I love the things that help me connect with the astronomical cycle. I love celebrating the equinoxes and solstices. Astronomy is my favorite science but I know there is something more in this attraction to the celestial markers of the turning wheel. Maybe I should say archeoastronomy is my favorite science because standing stones like Stonhenge and Carnac draw me as did the observatory of Jantar Mantar in Jaipur when I first saw pictures of it. However what stirs me about these places has more connection to the artistic side of l’heure bleu than the scientific. My imagination is inspired and my creativity stimulated.

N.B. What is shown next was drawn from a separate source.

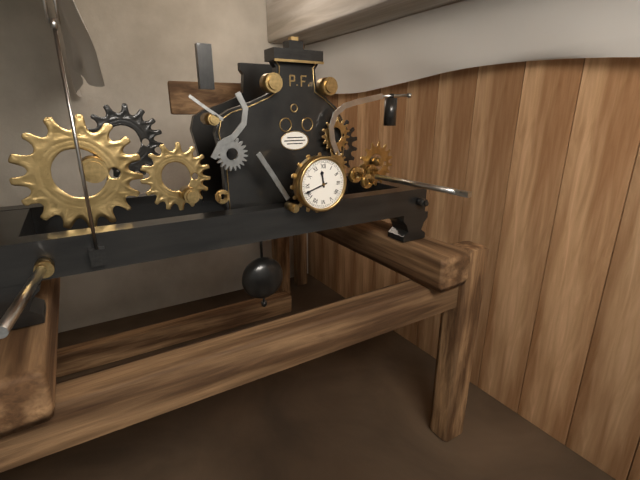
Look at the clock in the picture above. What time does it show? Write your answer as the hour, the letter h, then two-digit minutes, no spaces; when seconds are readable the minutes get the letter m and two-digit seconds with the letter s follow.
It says 11h42
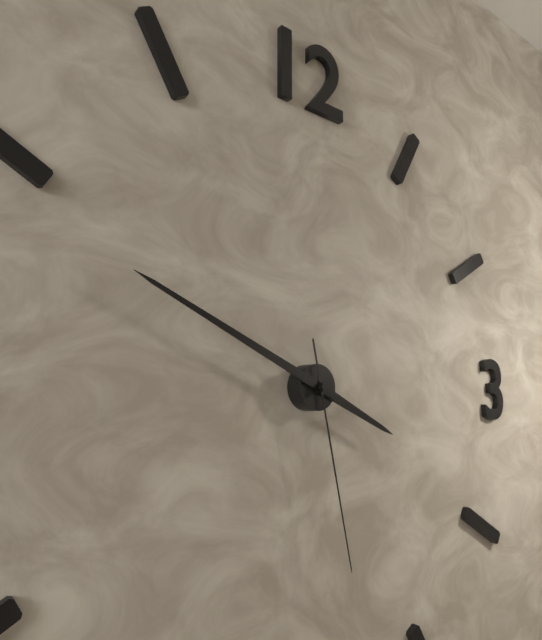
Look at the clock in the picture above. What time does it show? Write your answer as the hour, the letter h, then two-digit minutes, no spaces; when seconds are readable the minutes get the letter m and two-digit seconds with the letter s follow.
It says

For centuries l’heure bleu has been a favorite moment for artists to capture, as in the paintings shown above by Claude Monet, two of a series. It inspired parfumeur Jacques Guerlain to create his classic scent L’Heure Bleu which has endured in popularity for over a hundred years. L’heure bleu is the time that conjures a sidewalk cafe in Paris as the street lights begin to flicker on. A Mexican friend once told me for him it translated to an evening in the plaza of his home village as the heat of the day fell away with the sun and everyone sat to listen to the local band until the stars came out. For me now, it means sitting on my window bench with one or more of the cats watching the sky transition all the shades of blue through the branches of the old maple tree. At a certain point fireflies rise in the darkness. I block out the noise of the neighborhood with music, nearly always nocturnes, Chopin, Erik Satie, Samuel Barber or with ambient music composers like Tomita, Geodesium or Jean Michel Jarre. Over the years I have heard of the need for quiet time from people as various as gurus, accupuncturists, therapists and yoga instructors and I find mine in l’heure bleu. At a certain point blue slips from cobalt to unltramarine to indigo and music is no longer needed, the only sound outside now the swish of an occasional passing car. Inside there is only the sound of the fan and Mi Sun’s gentle snoring. The fireflies have begun their silent dance as the air finally cools and the maple becomes indistinguishable from the darkness.I will sit here, surrounded by dozing cats and enjoying the cool darkness and the fan, wrapped in a blanket of reverie until I too must go off to skeep.